Extract to read:
+ + + + + + +
The present invention relates to a method for fabricating a semiconductor device, and more particularly, to a complementary metal-oxide semiconductor (CMOS) image sensor and a method for fabricating the same.
Demands for digital cameras have increased tremendously together with the development of the image communication using the internet. Furthermore, demands for miniature camera modules have increased according to the increasing supply of mobile communication terminals attached with cameras such as personal digital assistant (PDA), international mobile telecommunications-2000 (IMT-2000), and code division multiple access (CDMA).
An image sensor module using the basic composing element such as a charge coupled device (CCD) or a CMOS image sensor have been widely used for a camera module. An image sensor includes color filters to embody color images. The color filters are aligned over a photo sensing unit which receives light from outside, and generates and stores photocharges. Such color filter array (CFA) includes three colors of red (R), green (G), and blue (B), or yellow, magenta, and cyan. Generally, the three colors of red, green, and blue are used in a color filter array of a CMOS image sensor.
+ + + + + + +
Task statement: Could you resume the passage above on CMOS image sensors and color filters, picking up right after its final sentence?
+ + + + + + +
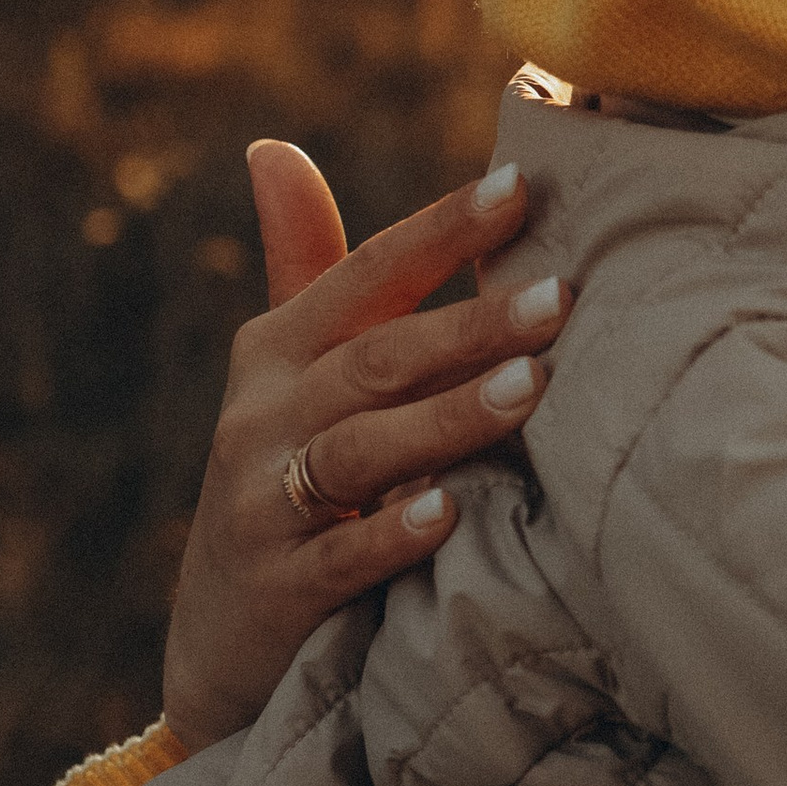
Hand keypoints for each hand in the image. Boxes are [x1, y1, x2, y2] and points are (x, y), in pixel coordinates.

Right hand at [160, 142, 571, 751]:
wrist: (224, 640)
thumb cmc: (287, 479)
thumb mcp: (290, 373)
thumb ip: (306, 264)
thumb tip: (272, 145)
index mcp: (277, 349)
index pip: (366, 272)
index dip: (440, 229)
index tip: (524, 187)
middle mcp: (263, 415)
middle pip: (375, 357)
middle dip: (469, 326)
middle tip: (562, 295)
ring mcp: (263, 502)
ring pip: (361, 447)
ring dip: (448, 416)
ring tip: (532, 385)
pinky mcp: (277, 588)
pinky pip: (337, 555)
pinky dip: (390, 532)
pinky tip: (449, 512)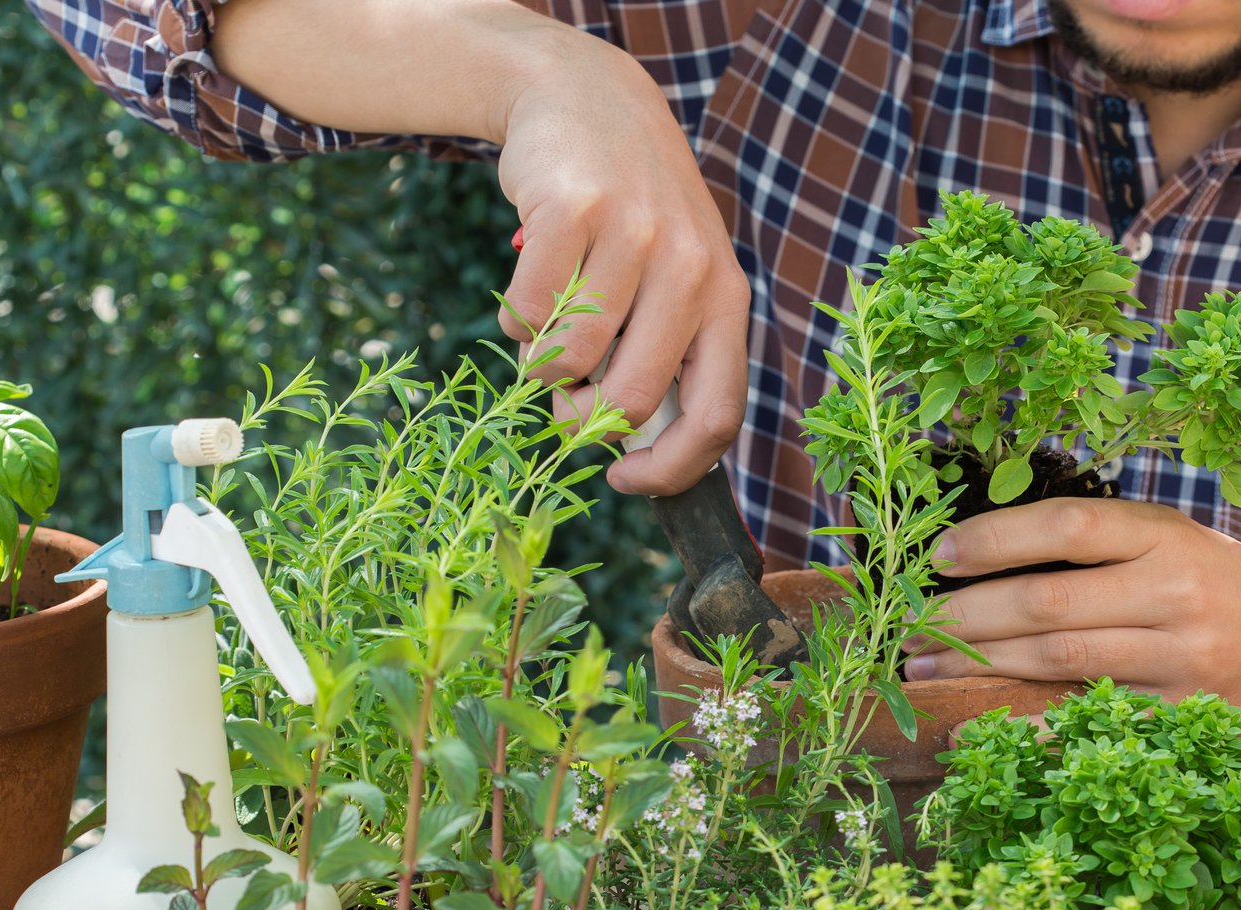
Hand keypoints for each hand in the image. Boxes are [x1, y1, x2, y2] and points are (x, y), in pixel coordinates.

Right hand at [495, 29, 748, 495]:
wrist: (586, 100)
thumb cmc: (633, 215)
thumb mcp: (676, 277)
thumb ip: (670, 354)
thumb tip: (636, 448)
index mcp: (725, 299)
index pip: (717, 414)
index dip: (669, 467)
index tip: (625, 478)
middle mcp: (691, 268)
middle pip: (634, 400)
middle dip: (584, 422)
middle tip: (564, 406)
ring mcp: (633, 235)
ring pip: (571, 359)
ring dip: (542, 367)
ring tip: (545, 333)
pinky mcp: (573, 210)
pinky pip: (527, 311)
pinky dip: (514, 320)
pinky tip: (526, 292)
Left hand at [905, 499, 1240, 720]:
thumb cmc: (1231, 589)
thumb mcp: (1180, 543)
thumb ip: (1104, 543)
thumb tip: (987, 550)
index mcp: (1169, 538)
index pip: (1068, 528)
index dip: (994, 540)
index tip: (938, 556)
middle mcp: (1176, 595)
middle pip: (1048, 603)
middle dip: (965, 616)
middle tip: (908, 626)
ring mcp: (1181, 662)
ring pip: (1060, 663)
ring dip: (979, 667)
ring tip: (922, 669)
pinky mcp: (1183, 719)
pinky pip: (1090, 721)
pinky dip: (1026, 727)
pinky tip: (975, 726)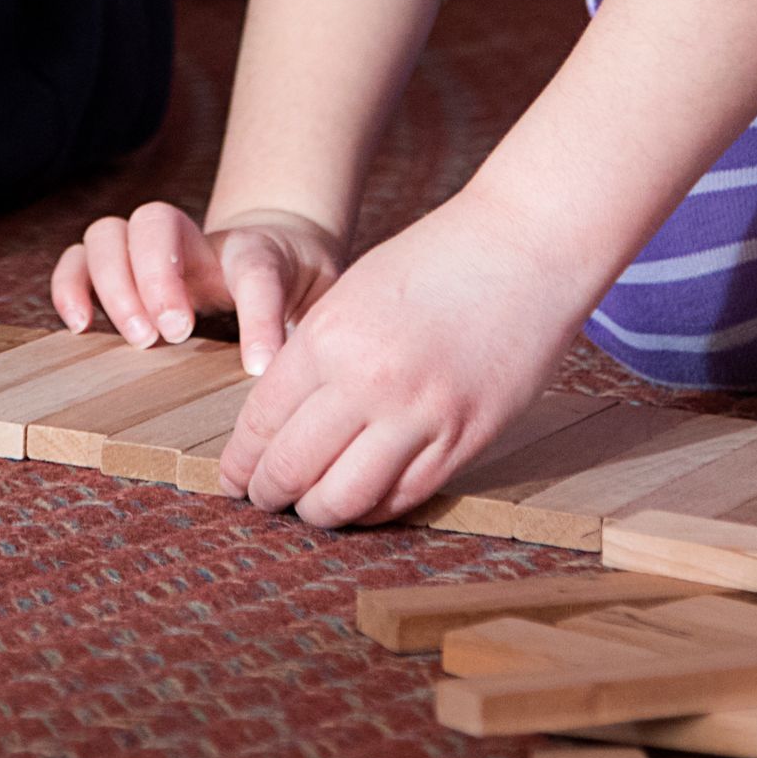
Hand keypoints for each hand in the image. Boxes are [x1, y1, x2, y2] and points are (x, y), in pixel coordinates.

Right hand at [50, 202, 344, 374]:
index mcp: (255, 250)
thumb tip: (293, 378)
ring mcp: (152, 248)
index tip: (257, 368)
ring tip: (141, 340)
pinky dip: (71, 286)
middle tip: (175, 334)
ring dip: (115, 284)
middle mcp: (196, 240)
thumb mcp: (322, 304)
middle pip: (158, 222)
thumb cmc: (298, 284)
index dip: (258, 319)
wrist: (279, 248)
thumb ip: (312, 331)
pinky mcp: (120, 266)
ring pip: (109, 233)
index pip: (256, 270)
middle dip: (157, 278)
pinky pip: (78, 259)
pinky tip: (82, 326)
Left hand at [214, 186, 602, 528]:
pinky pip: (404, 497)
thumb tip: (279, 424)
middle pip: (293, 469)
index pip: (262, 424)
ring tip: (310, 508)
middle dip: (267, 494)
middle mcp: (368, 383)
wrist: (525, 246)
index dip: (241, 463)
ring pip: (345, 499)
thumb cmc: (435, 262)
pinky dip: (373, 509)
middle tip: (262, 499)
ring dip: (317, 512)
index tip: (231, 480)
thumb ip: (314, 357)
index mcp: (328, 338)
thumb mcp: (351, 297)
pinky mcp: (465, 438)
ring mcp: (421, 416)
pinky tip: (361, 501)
+ + + + + + +
Expected answer:
The image sensor is a semiconductor device which converts optical images into electrical signals. As described earlier, the CCD and CMOS image sensors are developed and widely used. The CCD includes metal-oxide semiconductor (MOS) capacitors disposed close to each other, wherein charge carriers are stored and transferred in the capacitors. On the contrary, the CMOS image sensor employs a switching method which uses a CMOS technology to form MOS transistors for the same number as the pixels, and successively detects outputs using the MOS transistors. The CMOS technology uses a control circuit and a signal processing circuit as peripheral circuits.
However, the CCD may have a number of limitations including the complicated driving method, the large power consumption, the complicated processes generally requiring many masking processes, and the difficulty to embody the signal processing circuit in the CCD chip, having complications to form one chip. Thus, researches on developing CMOS image sensors using sub-micron CMOS fabrication technology have been actively conducted to overcome such difficulties of the CCD.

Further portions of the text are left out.